DATASET ENTRIES:
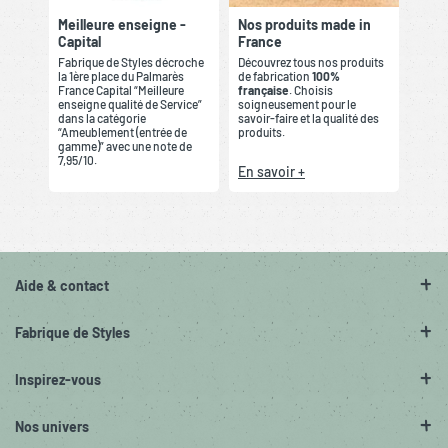
Meilleure enseigne -
Nos produits made in
Capital
France
Fabrique de Styles décroche
Découvrez tous nos produits
la 1ère place du Palmarès
de fabrication
100%
France Capital “Meilleure
française
. Choisis
enseigne qualité de Service”
soigneusement pour le
dans la catégorie
savoir-faire et la qualité des
“Ameublement (entrée de
produits.
gamme)” avec une note de
7,95/10.
En savoir +
Aide & contact
Fabrique de Styles
Inspirez-vous
Nos univers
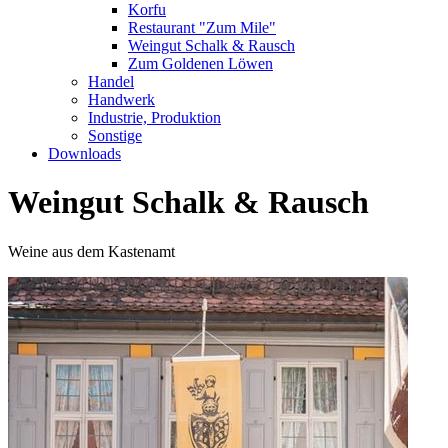
Korfu
Restaurant "Zum Mile"
Weingut Schalk & Rausch
Zum Goldenen Löwen
Handel
Handwerk
Industrie, Produktion
Sonstige
Downloads
Weingut Schalk & Rausch
Weine aus dem Kastenamt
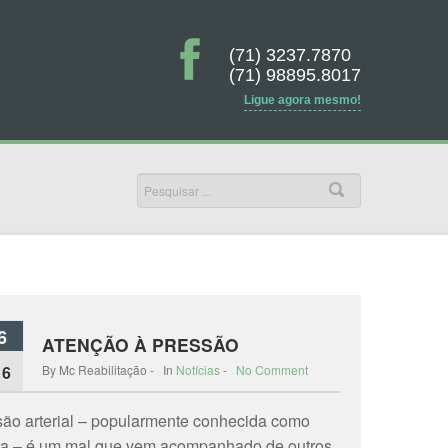
(71) 3237.7870
(71) 98895.8017
Ligue agora mesmo!
6
ATENÇÃO À PRESSÃO
16
By Mc Reabilitação - In
Notícias
-
No Comment
são arterial – popularmente conhecida como
ta – é um mal que vem acompanhado de outros.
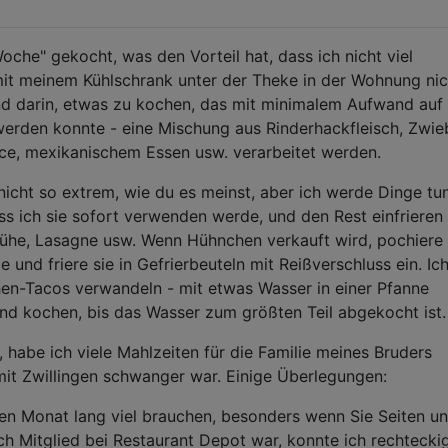
oche" gekocht, was den Vorteil hat, dass ich nicht viel
mit meinem Kühlschrank unter der Theke in der Wohnung nic
tand darin, etwas zu kochen, das mit minimalem Aufwand auf
erden konnte - eine Mischung aus Rinderhackfleisch, Zwie
ce, mexikanischem Essen usw. verarbeitet werden.
icht so extrem, wie du es meinst, aber ich werde Dinge tun
dass ich sie sofort verwenden werde, und den Rest einfrieren 
rühe, Lasagne usw. Wenn Hühnchen verkauft wird, pochiere 
 und friere sie in Gefrierbeuteln mit Reißverschluss ein. Ic
hen-Tacos verwandeln - mit etwas Wasser in einer Pfanne
nd kochen, bis das Wasser zum größten Teil abgekocht ist.
 habe ich viele Mahlzeiten für die Familie meines Bruders
mit Zwillingen schwanger war. Einige Überlegungen:
en Monat lang viel brauchen, besonders wenn Sie Seiten u
ich Mitglied bei Restaurant Depot war, konnte ich rechtecki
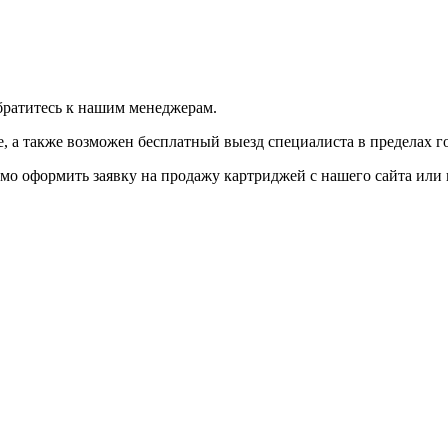
братитесь к нашим менеджерам.
 а также возможен бесплатный выезд специалиста в пределах г
мо оформить заявку на продажу картриджей с нашего сайта или 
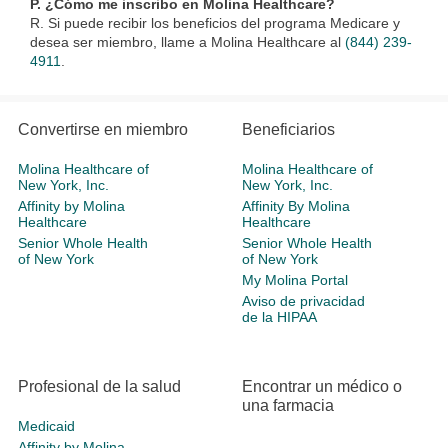
P. ¿Cómo me inscribo en Molina Healthcare?
R. Si puede recibir los beneficios del programa Medicare y
desea ser miembro, llame a Molina Healthcare al
(844) 239-
4911
.
Convertirse en miembro
Beneficiarios
Molina Healthcare of
Molina Healthcare of
New York, Inc.
New York, Inc.
Affinity by Molina
Affinity By Molina
Healthcare
Healthcare
Senior Whole Health
Senior Whole Health
of New York
of New York
My Molina Portal
Aviso de privacidad
de la HIPAA
Profesional de la salud
Encontrar un médico o
una farmacia
Medicaid
Affinity by Molina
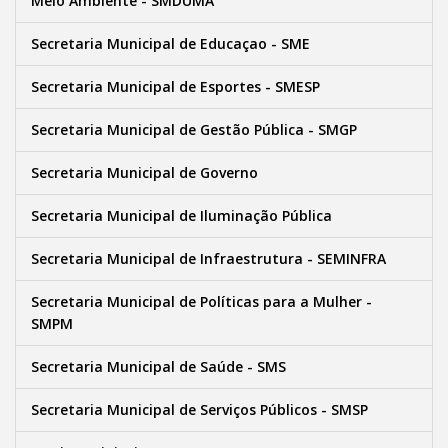
Meio Ambiente - SMDUMA
Secretaria Municipal de Educaçao - SME
Secretaria Municipal de Esportes - SMESP
Secretaria Municipal de Gestão Pública - SMGP
Secretaria Municipal de Governo
Secretaria Municipal de Iluminação Pública
Secretaria Municipal de Infraestrutura - SEMINFRA
Secretaria Municipal de Políticas para a Mulher -
SMPM
Secretaria Municipal de Saúde - SMS
Secretaria Municipal de Serviços Públicos - SMSP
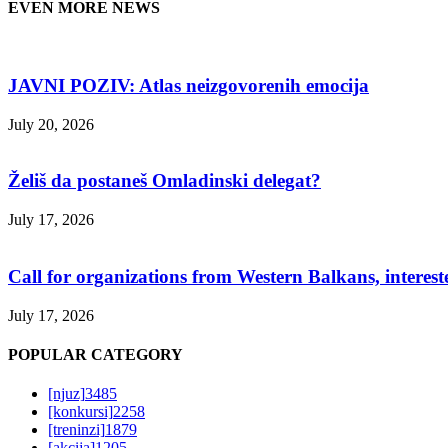
EVEN MORE NEWS
JAVNI POZIV: Atlas neizgovorenih emocija
July 20, 2026
Želiš da postaneš Omladinski delegat?
July 17, 2026
Call for organizations from Western Balkans, interest
July 17, 2026
POPULAR CATEGORY
[njuz]
3485
[konkursi]
2258
[treninzi]
1879
[akcija]
1205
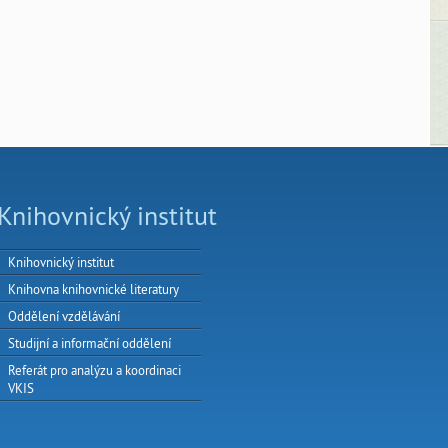
Knihovnický institut
Knihovnický institut
Knihovna knihovnické literatury
Oddělení vzdělávání
Studijní a informační oddělení
Referát pro analýzu a koordinaci
VKIS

WHAT YOU SHOULD DO:
A complete answer lists each line of the data that holds the word "etwas".

ANSWER BOX:
tand darin, etwas zu kochen, das mit minimalem Aufwand auf
hen-Tacos verwandeln - mit etwas Wasser in einer Pfanne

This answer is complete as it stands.